General best practices and recommendations

  • Test the new job/runtime without state on a non-production environment before attempting a production upgrade.

  • Consider testing the stateful upgrade with a non-production application first.

  • Make sure that your new job graph has a compatible state with the snapshot you will be using to start your upgraded application.

    • Make sure that the types stored in operator states stay the same. If the type has changed, Apache Flink can't restore the operator state.

    • Make sure that the Operator IDs you set using the uid method remain the same. Apache Flink has a strong recommendation for assigning unique IDs to operators. For more information, see Assigning Operator IDs in the Apache Flink documentation.

      If you don't assign IDs to your operators, Flink automatically generates them. In that case, they might depend on the program structure and, if changed, can cause compatibility issues. Flink uses Operator IDs to match state in snapshot to operator. Changing Operator IDs results in the application not starting, or state stored in the snapshot being dropped, and the new operator starting without state.

    • Don't change the key used to store the keyed state.

    • Don't modify the input type of stateful operators like window or join. This implicitly changes the type of the internal state of the operator, causing a state incompatibility.

Precautions and known issues

Known limitations of state compatibility

  • If you are using the Table API, Apache Flink doesn't guarantee state compatibility between Flink versions. For more information, see Stateful Upgrades and Evolution in the Apache Flink documentation.

  • Flink 1.6 states are not compatible with Flink 1.18. The API rejects your request if you try to upgrade from 1.6 to 1.18 and later with state. You can upgrade to 1.8, 1.11, 1.13 and 1.15 and take a snapshot, and then upgrade to 1.18 and later. For more information, see Upgrading Applications and Flink Versions in the Apache Flink documentation.

Known issues with the Flink Kinesis Connector

  • If you are using Flink 1.11 or earlier and using the amazon-kinesis-connector-flink connector for Enhanced-fan-out (EFO) support, you must take extra steps for a stateful upgrade to Flink 1.13 or later. This is because of the change in the package name of the connector. For more information, see amazon-kinesis-connector-flink.

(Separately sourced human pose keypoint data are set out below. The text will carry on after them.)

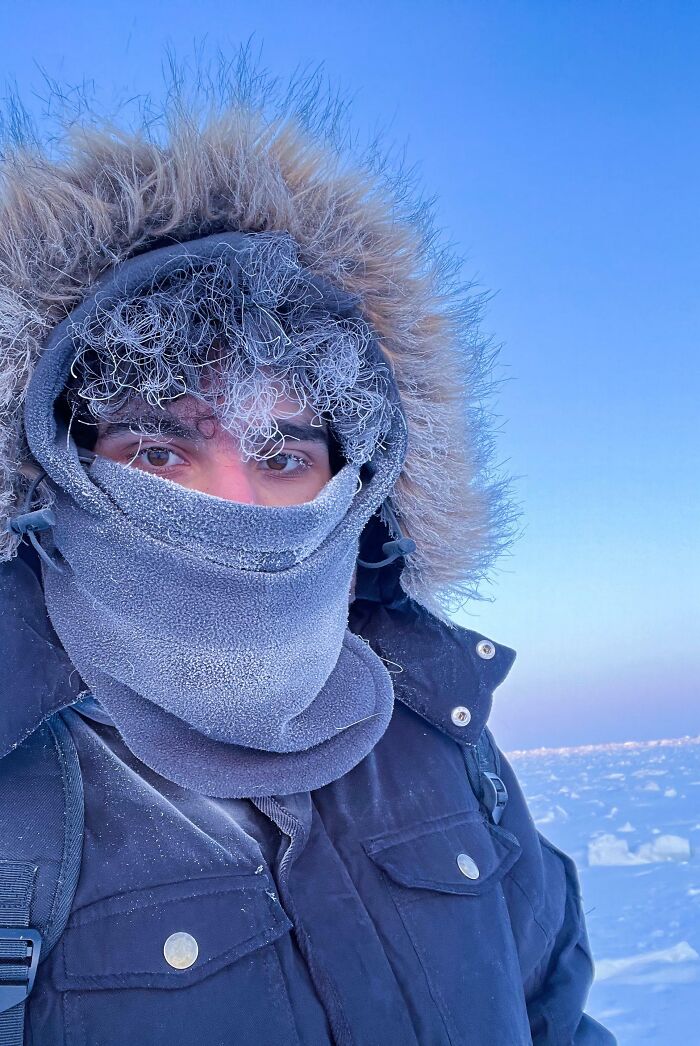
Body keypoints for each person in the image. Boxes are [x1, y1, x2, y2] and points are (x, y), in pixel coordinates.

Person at [0, 71, 616, 1045]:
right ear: (57, 471)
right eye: (159, 450)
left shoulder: (443, 739)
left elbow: (552, 1015)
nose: (233, 510)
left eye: (283, 456)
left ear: (357, 480)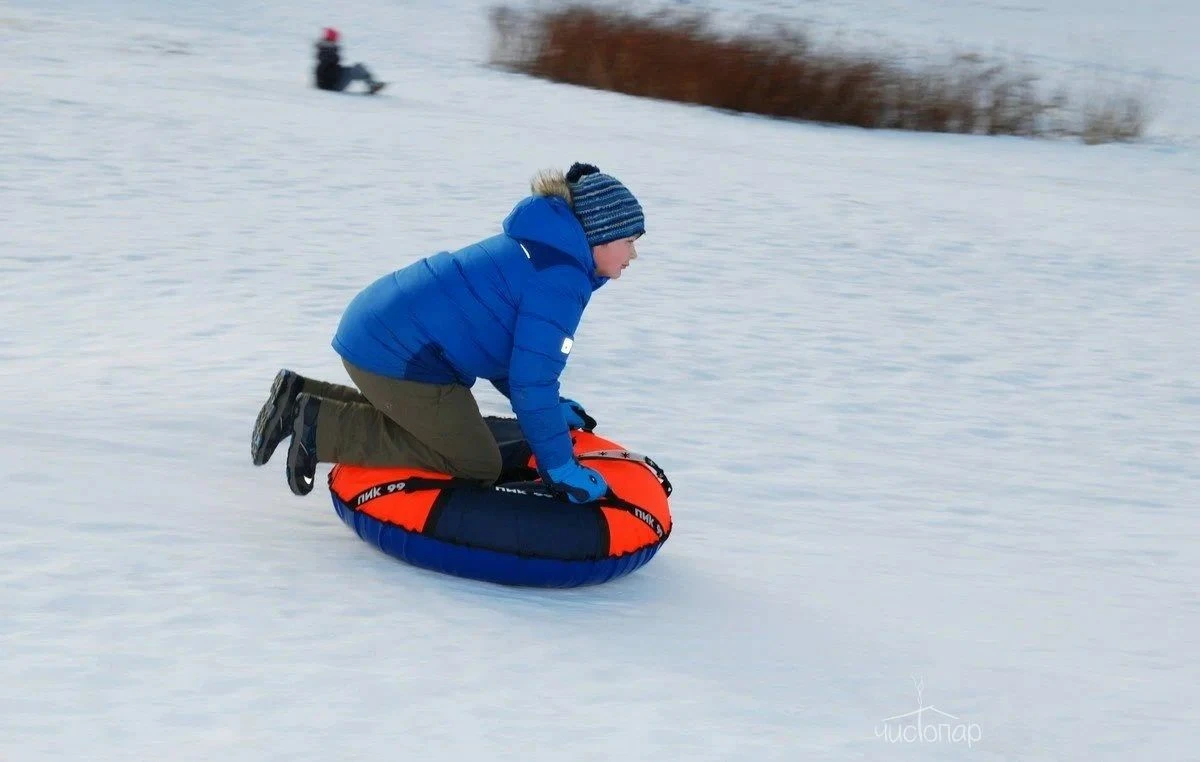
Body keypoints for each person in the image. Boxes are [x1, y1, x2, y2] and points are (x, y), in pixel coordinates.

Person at [251, 162, 645, 503]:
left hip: (376, 327)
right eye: (629, 242)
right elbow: (532, 381)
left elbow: (506, 346)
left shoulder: (543, 250)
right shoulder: (560, 282)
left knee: (432, 417)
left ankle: (298, 397)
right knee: (476, 461)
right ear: (601, 236)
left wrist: (553, 407)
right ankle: (321, 425)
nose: (633, 255)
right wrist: (560, 468)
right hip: (400, 354)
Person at [313, 27, 386, 95]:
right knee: (356, 69)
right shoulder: (326, 52)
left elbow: (332, 65)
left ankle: (372, 84)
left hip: (335, 79)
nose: (336, 42)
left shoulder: (326, 50)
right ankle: (372, 85)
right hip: (332, 85)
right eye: (335, 39)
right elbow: (326, 69)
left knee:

    The amazon-kinesis-connector-flink connector for Flink 1.11 and earlier uses the packaging software.amazon.kinesis, whereas the Kinesis connector for Flink 1.13 and later uses org.apache.flink.streaming.connectors.kinesis. Use this tool to support your migration: amazon-kinesis-connector-flink-state-migrator.

  • If you are using Flink 1.13 or earlier with FlinkKinesisProducer and upgrading to Flink 1.15 or later, for a stateful upgrade you must continue to use FlinkKinesisProducer in Flink 1.15 or later, instead of the newer KinesisStreamsSink. However, if you already have a custom uid set on your sink, you should be able to switch to KinesisStreamsSink because FlinkKinesisProducer doesn't keep state. Flink will treat it as the same operator because a custom uid is set.

Flink applications written in Scala

  • As of Flink 1.15, Apache Flink doesn't include Scala in the runtime. You must include the version of Scala you want to use and other Scala dependencies in your code JAR/zip when upgrading to Flink 1.15 or later. For more information, see Amazon Managed Service for Apache Flink for Apache Flink 1.15.2 release.

  • If your application uses Scala and you are upgrading it from Flink 1.11 or earlier (Scala 2.11) to Flink 1.13 (Scala 2.12), make sure that your code uses Scala 2.12. Otherwise, your Flink 1.13 application may fail to find Scala 2.11 classes in the Flink 1.13 runtime.

Things to consider when downgrading Flink application

  • Downgrading Flink applications is possible, but limited to cases when the application was previously running with the older Flink version. For a stateful upgrade Managed Service for Apache Flink will require using a snapshot taken with matching or earlier version for the downgrade

  • If you are updating your runtime from Flink 1.13 or later to Flink 1.11 or earlier, and if your app uses the HashMap state backend, your application will continuously fail.